● **ACTION ITEM**: Print the rows word for word, beginning at their first line and stopping after the line that contains "için elimden gelen".

● **THE RECORDS**:
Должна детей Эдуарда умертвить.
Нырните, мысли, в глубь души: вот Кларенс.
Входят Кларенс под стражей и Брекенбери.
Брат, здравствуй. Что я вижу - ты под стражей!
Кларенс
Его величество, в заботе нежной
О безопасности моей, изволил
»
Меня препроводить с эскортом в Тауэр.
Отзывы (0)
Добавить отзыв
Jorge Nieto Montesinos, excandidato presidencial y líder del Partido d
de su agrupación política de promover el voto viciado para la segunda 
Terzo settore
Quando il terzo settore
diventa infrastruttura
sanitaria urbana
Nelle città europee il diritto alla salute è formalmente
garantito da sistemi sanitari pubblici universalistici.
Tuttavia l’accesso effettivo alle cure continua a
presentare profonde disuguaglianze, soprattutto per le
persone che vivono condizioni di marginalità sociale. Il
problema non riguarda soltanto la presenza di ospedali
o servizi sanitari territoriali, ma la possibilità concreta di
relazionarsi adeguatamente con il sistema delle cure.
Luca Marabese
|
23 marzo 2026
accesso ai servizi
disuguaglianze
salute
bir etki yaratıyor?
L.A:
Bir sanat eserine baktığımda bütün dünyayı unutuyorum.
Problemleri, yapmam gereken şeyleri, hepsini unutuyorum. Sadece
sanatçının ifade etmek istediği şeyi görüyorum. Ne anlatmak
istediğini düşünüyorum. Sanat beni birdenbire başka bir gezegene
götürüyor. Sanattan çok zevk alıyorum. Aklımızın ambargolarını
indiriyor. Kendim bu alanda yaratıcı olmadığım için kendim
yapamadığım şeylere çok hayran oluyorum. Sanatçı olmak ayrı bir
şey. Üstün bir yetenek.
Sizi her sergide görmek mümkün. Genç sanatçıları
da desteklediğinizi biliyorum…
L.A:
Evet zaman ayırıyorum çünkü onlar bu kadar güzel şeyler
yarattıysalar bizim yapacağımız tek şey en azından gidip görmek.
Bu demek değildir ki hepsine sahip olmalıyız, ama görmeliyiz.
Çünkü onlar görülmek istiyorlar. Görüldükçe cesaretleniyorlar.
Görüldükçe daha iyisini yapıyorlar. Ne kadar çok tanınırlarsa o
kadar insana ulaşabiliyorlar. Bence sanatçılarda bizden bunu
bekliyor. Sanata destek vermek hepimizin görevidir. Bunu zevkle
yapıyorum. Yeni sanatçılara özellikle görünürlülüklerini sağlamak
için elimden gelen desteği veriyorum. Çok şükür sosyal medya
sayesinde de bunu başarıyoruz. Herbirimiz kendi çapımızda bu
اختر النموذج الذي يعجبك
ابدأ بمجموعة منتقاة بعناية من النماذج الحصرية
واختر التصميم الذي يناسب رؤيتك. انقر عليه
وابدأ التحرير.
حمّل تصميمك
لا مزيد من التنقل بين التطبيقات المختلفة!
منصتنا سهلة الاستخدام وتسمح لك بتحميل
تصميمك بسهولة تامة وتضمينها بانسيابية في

● **EXERCISE RESULT**:
Должна детей Эдуарда умертвить.
Нырните, мысли, в глубь души: вот Кларенс.
Входят Кларенс под стражей и Брекенбери.
Брат, здравствуй. Что я вижу - ты под стражей!
Кларенс
Его величество, в заботе нежной
О безопасности моей, изволил
»
Меня препроводить с эскортом в Тауэр.
Отзывы (0)
Добавить отзыв
Jorge Nieto Montesinos, excandidato presidencial y líder del Partido d
de su agrupación política de promover el voto viciado para la segunda 
Terzo settore
Quando il terzo settore
diventa infrastruttura
sanitaria urbana
Nelle città europee il diritto alla salute è formalmente
garantito da sistemi sanitari pubblici universalistici.
Tuttavia l’accesso effettivo alle cure continua a
presentare profonde disuguaglianze, soprattutto per le
persone che vivono condizioni di marginalità sociale. Il
problema non riguarda soltanto la presenza di ospedali
o servizi sanitari territoriali, ma la possibilità concreta di
relazionarsi adeguatamente con il sistema delle cure.
Luca Marabese
|
23 marzo 2026
accesso ai servizi
disuguaglianze
salute
bir etki yaratıyor?
L.A:
Bir sanat eserine baktığımda bütün dünyayı unutuyorum.
Problemleri, yapmam gereken şeyleri, hepsini unutuyorum. Sadece
sanatçının ifade etmek istediği şeyi görüyorum. Ne anlatmak
istediğini düşünüyorum. Sanat beni birdenbire başka bir gezegene
götürüyor. Sanattan çok zevk alıyorum. Aklımızın ambargolarını
indiriyor. Kendim bu alanda yaratıcı olmadığım için kendim
yapamadığım şeylere çok hayran oluyorum. Sanatçı olmak ayrı bir
şey. Üstün bir yetenek.
Sizi her sergide görmek mümkün. Genç sanatçıları
da desteklediğinizi biliyorum…
L.A:
Evet zaman ayırıyorum çünkü onlar bu kadar güzel şeyler
yarattıysalar bizim yapacağımız tek şey en azından gidip görmek.
Bu demek değildir ki hepsine sahip olmalıyız, ama görmeliyiz.
Çünkü onlar görülmek istiyorlar. Görüldükçe cesaretleniyorlar.
Görüldükçe daha iyisini yapıyorlar. Ne kadar çok tanınırlarsa o
kadar insana ulaşabiliyorlar. Bence sanatçılarda bizden bunu
bekliyor. Sanata destek vermek hepimizin görevidir. Bunu zevkle
yapıyorum. Yeni sanatçılara özellikle görünürlülüklerini sağlamak
için elimden gelen desteği veriyorum. Çok şükür sosyal medya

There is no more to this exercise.